Thats the sticky business of game design, I'm afraid.
(And to be clear, HP is still problematic from that perspective, but it doesn't have to be. How I personally solved that issue is a whole other topic tho)
As mentioned above, they do solve the exact same issue as HPs. Spending a currency to allow your character to do things they couldn't otherwise is a very well accepted part of every RPG. It's not a defendable argument that it's not acceptable since we see for a fact in game after game that sort of thing is acceptable.
Again, bad comparison, because you're comparing a mechanic that lets you conjure things into the gameworld with one that simply governs how close to a death state you are after sustaining X damage.
Sometimes you see things that will use HP as a resource to do things, but that isn't the standard. As a resource its only purpose is how many points of damage you can absorb.
That doesn't let you do anything you couldn't have, unless we're reaching really hard and trying to equate death vs non death as equatable to conjuring things into the gameworld.

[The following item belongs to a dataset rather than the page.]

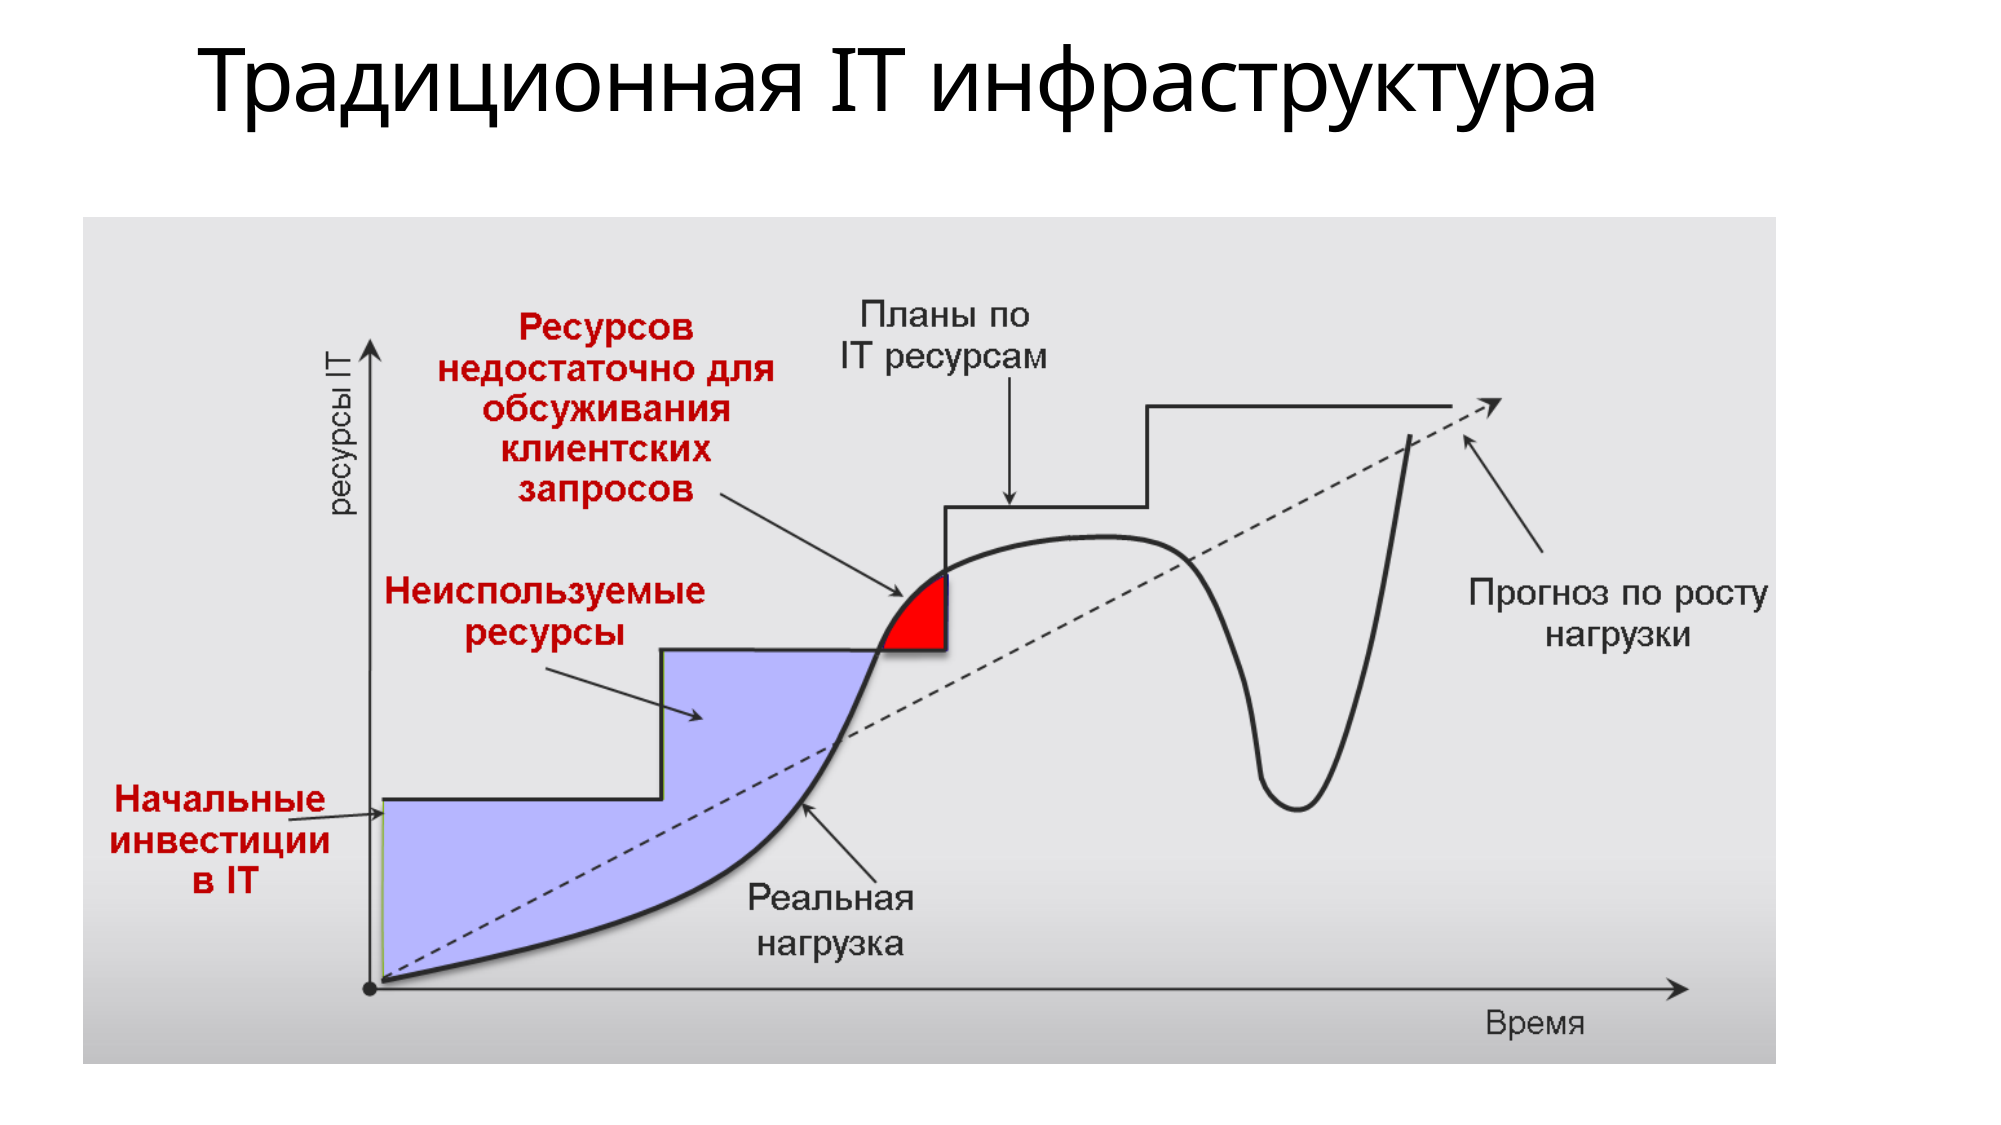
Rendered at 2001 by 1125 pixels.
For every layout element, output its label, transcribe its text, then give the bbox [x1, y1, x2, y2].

title Традиционная IT инфраструктура [173, 10, 1863, 218]
picture [83, 216, 1776, 1064]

First, there is a cost in the currency of Stress for all but the most mundane, which is something you use both to fuel other cool things, help others, resist dying and imparements - it is meaningful to spend it.

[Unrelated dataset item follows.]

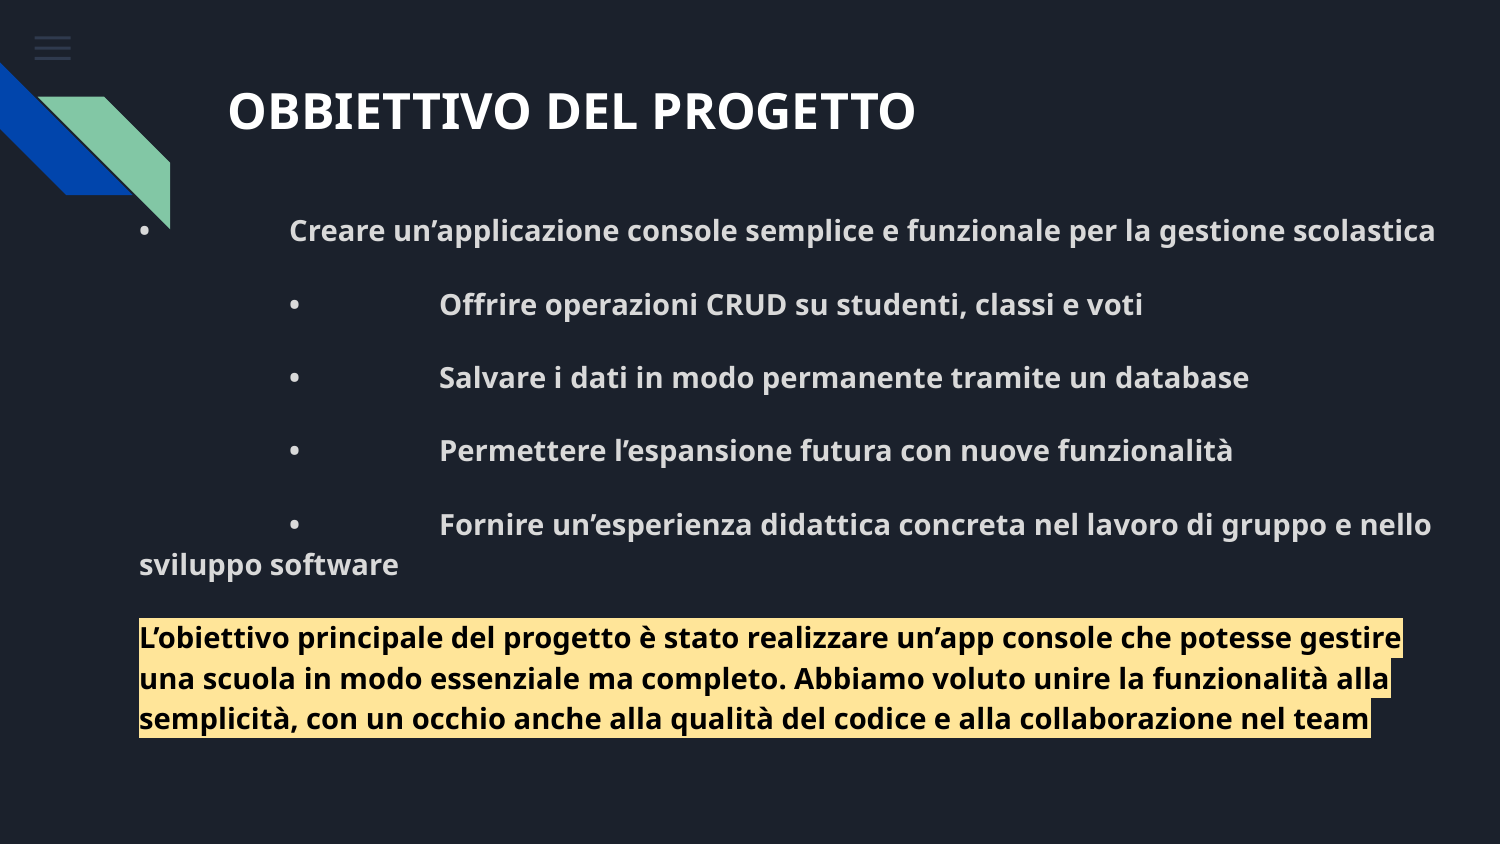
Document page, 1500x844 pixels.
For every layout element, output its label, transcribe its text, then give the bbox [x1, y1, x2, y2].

title OBBIETTIVO DEL PROGETTO [212, 64, 1368, 192]
text_box • Creare un’applicazione console semplice e funzionale per la gestione scolastica • Offrire operazioni CRUD su studenti, classi e voti • Salvare i dati in modo permanente tramite un database • Permettere l’espansione futura con nuove funzionalità • Fornire un’esperienza didattica concreta nel lavoro di gruppo e nello sviluppo software L’obiettivo principale del progetto è stato realizzare un’app console che potesse gestire una scuola in modo essenziale ma completo. Abbiamo voluto unire la funzionalità alla semplicità, con un occhio anche alla qualità del codice e alla collaborazione nel team [124, 192, 1457, 816]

In the gamey sense sure. In terms of fiction, it has no real connection to anything, and especially not in any sense of A->B->C sort of logic. We call mechanics like this metacurrencies for a reason, because even ones that try to be more diegetic don't always work to establish synchronicity.
Second, because it's a cost, it's important to the story when you choose to use it or not, so it's never superflous, it's at worst an opportunity cost.
The story of playing the game, sure. Mechanics are always tellng stories, and this isn't an exception.
That doesn't make it important to the story of the characters, however.
And if you can square the difference there in a way that isn't just dismissing it, you'll probably be the first person Ive ever had an argument with over these games that I can see eye to eye with.
Third, it's can't change anything that's hit the table. Want to have known about the pat-down to the poker game and hidden your weapons? Sure. But once your weapons are found that can't be reversed by a flashback. It's still a tool for planning, it's just one you can use in the short term. It can't do anything for things that have happened.
Sure, but it doesn't have to. The mechanic fundamentally works on the basis of conjuring things into the gameworld after the fact; thats the issue with it.
And, again not to shoehorn my game into it, but I have a really good example of how such a mechanic
can work from a ludonarrative perspective, which was actually
inspired by the flashback mechanic.
To keep it short, in my living world system, I have story lines that, after a certain amount of time, backfill into the canon. Eg, its been a week, the Quest's Act triggers, and now a whole bunch of events and plot are considered to now have always happened.
What makes it work ludonarratively is that this only happens like this when the players are entirely absent. They never participated in the events, not even as far as witnessing them. Under any other circumstance, those events unfold as part of play.
This was my way to square the idea of the Gameworld solving its own problems if the players don't want to get involved for whatever reason, and is what allowed the system to evolve into the living world concept, as the same idea, in tandem with other new tools I came up with (quest blocks) can be used to act as a sort of "AI" for special kinds of NPCs.
So taken together, even though the timeline and gameworld are being changed arbitrarily without player or Keeper input to do so in game time (eg realtime), it works ludonarratively because its intuitive that if the world is alive, stuff is happening all over the place and you're not going to have a say in it if you don't get involved.